Records supplied
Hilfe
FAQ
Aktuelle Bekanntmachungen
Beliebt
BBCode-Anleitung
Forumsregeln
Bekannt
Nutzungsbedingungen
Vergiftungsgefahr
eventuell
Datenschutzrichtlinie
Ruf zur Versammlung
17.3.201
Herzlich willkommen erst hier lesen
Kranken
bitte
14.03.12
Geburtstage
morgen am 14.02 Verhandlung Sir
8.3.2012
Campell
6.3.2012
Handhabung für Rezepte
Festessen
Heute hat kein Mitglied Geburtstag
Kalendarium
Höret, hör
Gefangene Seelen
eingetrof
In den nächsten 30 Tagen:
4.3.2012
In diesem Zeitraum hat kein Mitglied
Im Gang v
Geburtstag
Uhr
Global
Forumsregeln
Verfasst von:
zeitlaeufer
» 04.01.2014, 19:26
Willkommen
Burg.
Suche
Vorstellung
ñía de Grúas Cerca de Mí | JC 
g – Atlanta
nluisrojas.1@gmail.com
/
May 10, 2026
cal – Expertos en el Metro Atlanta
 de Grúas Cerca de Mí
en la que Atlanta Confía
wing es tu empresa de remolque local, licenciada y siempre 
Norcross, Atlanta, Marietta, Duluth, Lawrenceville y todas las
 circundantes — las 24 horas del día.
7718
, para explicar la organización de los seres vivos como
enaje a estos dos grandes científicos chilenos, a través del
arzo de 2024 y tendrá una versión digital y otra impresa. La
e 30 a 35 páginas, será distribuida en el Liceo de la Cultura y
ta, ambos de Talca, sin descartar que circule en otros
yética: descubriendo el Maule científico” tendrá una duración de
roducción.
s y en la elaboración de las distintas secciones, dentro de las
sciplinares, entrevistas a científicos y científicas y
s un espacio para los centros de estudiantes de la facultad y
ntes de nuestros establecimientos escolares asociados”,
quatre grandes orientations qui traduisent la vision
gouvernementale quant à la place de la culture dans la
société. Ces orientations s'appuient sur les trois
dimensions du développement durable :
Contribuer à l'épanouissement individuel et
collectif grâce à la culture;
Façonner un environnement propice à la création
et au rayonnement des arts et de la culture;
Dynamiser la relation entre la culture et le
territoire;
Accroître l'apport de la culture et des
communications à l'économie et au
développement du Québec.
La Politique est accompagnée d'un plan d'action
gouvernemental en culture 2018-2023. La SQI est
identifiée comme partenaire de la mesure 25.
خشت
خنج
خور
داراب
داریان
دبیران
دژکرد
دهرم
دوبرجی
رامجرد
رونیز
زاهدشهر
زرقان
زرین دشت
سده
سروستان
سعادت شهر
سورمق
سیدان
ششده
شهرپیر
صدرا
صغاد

What the exercise asks
Could you write out the part of the listing that opens with its first line and closes with the line containing "Geburtstage", changing "Forumsregeln" to "Hausregeln" and keeping everything else the same?

Task answer
Hilfe
FAQ
Aktuelle Bekanntmachungen
Beliebt
BBCode-Anleitung
Hausregeln
Bekannt
Nutzungsbedingungen
Vergiftungsgefahr
eventuell
Datenschutzrichtlinie
Ruf zur Versammlung
17.3.201
Herzlich willkommen erst hier lesen
Kranken
bitte
14.03.12
Geburtstage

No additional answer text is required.